A number of former officers from communist East Germany’s secret police, the Stasi, were interviewed by the Scottish prosecution service in connection with ongoing investigations into the Lockerbie bombing.
The Daily Telegraph reported that German prosecutors in the city of Frankfurt an der Oder confirmed that they arranged interviews with five former Stasi officers for Scotland’s Crown Office prosecution service.
No details of the new investigation have been released, but there are long-standing allegations that the Stasi may have supplied the detonator used in the 1988 bombing of Pan Am Flight 103 over Lockerbie. A spokesman for the Frankfurt an der Oder prosecutor’s office pointed out that the former Stasi officers were interviewed as witnesses, not as suspects.
As many as 20 former Stasi officers have been interviewed across Germany in connection with the case, according to Bild newspaper.
Last December the Scottish prosecution service announced that it was pursuing new leads in relation to the bombing of Pan Am Flight 103 over Lockerbie.
The Libyan intelligence officer Abdelbaset al-Megrahi remains the only person ever convicted over the bombing, in which 270 people died.
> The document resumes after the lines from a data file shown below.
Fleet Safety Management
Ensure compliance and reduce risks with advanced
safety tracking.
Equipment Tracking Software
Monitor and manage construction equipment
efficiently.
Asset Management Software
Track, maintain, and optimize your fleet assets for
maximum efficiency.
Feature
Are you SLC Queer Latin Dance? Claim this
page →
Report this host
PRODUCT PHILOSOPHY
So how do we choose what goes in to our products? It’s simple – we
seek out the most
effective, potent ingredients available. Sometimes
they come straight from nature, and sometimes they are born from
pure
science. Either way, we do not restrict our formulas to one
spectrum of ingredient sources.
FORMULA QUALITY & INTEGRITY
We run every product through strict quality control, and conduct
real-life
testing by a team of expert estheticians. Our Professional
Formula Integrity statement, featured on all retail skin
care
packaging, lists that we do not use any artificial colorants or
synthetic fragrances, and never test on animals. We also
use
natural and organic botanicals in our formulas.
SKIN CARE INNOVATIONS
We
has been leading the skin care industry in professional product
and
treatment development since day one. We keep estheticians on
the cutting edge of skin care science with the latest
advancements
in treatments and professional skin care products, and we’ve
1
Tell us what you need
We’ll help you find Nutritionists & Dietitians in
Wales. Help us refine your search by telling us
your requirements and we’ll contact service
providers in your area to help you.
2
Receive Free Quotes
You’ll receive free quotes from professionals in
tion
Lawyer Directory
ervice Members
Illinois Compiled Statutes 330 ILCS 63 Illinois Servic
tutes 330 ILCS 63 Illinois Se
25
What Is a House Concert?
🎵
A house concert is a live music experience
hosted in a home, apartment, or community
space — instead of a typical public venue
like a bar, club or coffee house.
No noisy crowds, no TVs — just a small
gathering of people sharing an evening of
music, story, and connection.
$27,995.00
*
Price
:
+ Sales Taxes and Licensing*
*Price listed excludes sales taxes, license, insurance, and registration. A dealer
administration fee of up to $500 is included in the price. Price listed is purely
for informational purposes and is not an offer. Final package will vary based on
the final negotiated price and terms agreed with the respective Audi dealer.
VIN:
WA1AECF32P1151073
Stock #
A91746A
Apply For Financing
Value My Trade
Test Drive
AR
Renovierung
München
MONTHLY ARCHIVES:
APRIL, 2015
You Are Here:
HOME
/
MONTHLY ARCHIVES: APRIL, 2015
It has long been known that the Stasi had access to the type of detonator used in the Lockerbie bomb and were discussed in the trial that convicted al-Megrahi in 2001.
The Stasi had links with Libyan intelligence, and it allowed it to use East Berlin as a base for operations against the West, including the bombing of a West Berlin nightclub that killed two Americans in 1986.
The Crown Office stressed that the aim of the current investigation is not to cast doubt on al-Megrahi’s guilt but was pursuing new leads “in relation to the pursuit of other individuals involved in the conspiracy to commit the atrocity”.